■ DATA UNDER STUDY:
+++
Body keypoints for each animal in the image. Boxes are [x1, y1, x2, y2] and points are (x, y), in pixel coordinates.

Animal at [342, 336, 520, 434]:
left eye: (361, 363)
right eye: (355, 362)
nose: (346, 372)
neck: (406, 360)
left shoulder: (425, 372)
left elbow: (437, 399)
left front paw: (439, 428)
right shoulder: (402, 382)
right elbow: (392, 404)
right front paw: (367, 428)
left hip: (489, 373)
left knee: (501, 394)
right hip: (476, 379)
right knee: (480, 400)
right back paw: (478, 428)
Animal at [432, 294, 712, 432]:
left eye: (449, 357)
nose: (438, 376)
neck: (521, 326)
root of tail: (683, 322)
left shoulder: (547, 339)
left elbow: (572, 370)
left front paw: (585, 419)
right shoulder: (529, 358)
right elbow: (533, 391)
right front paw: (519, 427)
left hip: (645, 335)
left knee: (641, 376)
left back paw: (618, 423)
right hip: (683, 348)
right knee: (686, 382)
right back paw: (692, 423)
+++
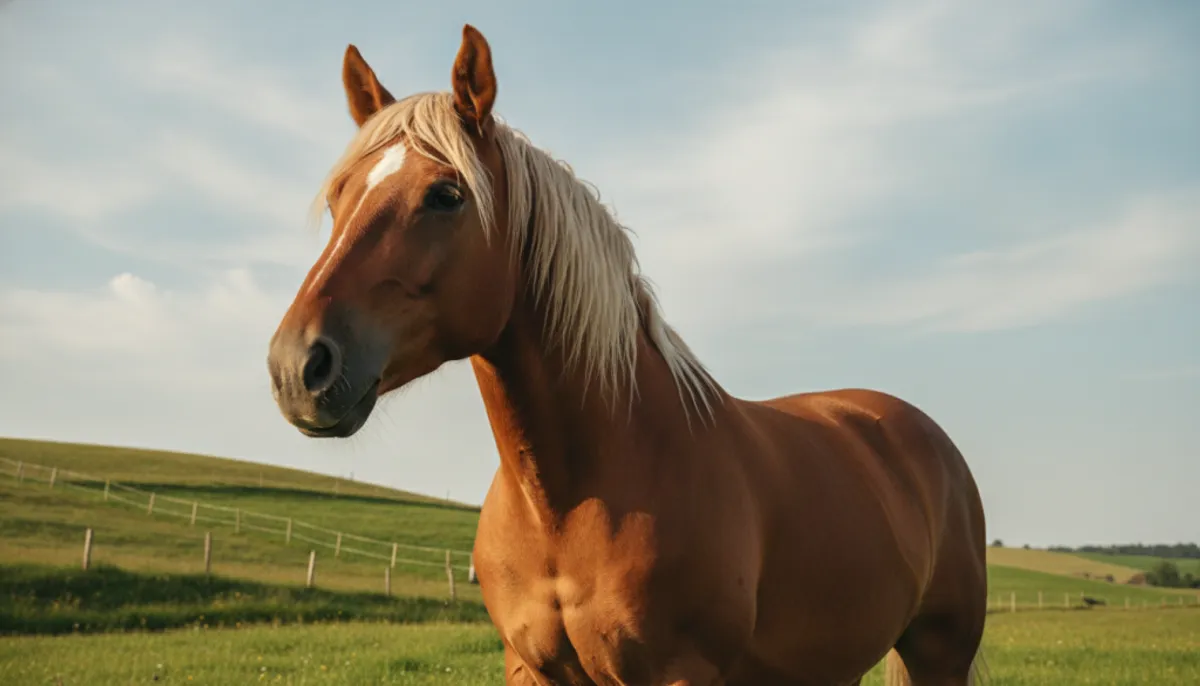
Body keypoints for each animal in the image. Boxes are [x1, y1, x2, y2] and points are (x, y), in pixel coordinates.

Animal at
+++
■ TASK DESCRIPTION: Which of the lines above hold the string "front"? Pick each of them out.

■ SOLVED EXERCISE:
left front paw: (439, 428)
right front paw: (367, 428)
left front paw: (585, 419)
right front paw: (519, 427)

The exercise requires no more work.